I feel Victoria's expressing a rather optimistic view that I do not share. Search facets show progress, at least if you're online, but there are fewer metadata fields to search, and whenever comparable features are eventually implemented they are weaker than those in classic Lightroom.


----------



## PhilBurton (Aug 21, 2019)

johnbeardy said:


> I feel Victoria's expressing a rather optimistic view that I do not share. Search facets show progress, at least if you're online, but there are fewer metadata fields to search, and whenever comparable features are eventually implemented they are weaker than those in classic Lightroom.


Rome wasn't built in a day, and neither will Lightroom cloudy.  We can probably expect to see a build-out of cloudy features in the next few years, at which time I will try it out.  In the meantime, I'm standing 100% with tspear.


----------



## tspear (Aug 21, 2019)

Victoria Bampton said:


> For workflow collections, you can just use a folder with normal collections and manually move them from album to album.

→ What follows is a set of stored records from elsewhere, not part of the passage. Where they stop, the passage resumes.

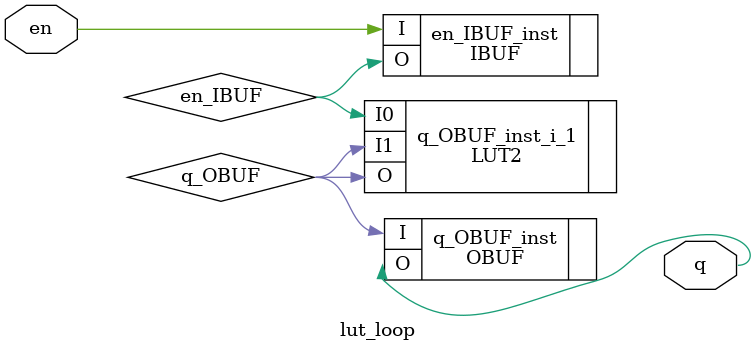
<source format=v>
`timescale 1 ps / 1 ps

(* ECO_CHECKSUM = "c90cfdf4" *) 
(* STRUCTURAL_NETLIST = "yes" *)
module lut_loop
   (en,
    q);
  input en;
  output q;

  wire en;
  wire en_IBUF;
  wire q;
  wire q_OBUF;

  IBUF en_IBUF_inst
       (.I(en),
        .O(en_IBUF));
  OBUF q_OBUF_inst
       (.I(q_OBUF),
        .O(q));
  LUT2 #(
    .INIT(4'h7)) 
    q_OBUF_inst_i_1
       (.I0(en_IBUF),
        .I1(q_OBUF),
        .O(q_OBUF));
endmodule

</source>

I suspect it won't be too long before we have something like smart collections, based on the work they've been doing with search facets, but we'll see...  For keyword hierarchy, how much keywording do you actually bother to do? I thought I'd miss it, but it turns out I don't really.



Actually, I have found the keywords I use very useful. I get requests mostly from family for custom selection sets of images that I build based on the keywords. I am in the process now of planning multiple digital frames where I plan to script changing the images based on using keyword filters.

If I ditch keywords, I may as well go back to managing images by folders. And then what is the point of Lr?


----------



## Victoria Bampton (Aug 21, 2019)

I still add keywords, I'm just not worrying about the hierarchy. For a slightly OCD person, it didn't bother me as much as I thought it would!


----------



## tspear (Aug 22, 2019)

Victoria Bampton said:


> I still add keywords, I'm just not worrying about the hierarchy. For a slightly OCD person, it didn't bother me as much as I thought it would!



Ah, ok, that makes sense!


----------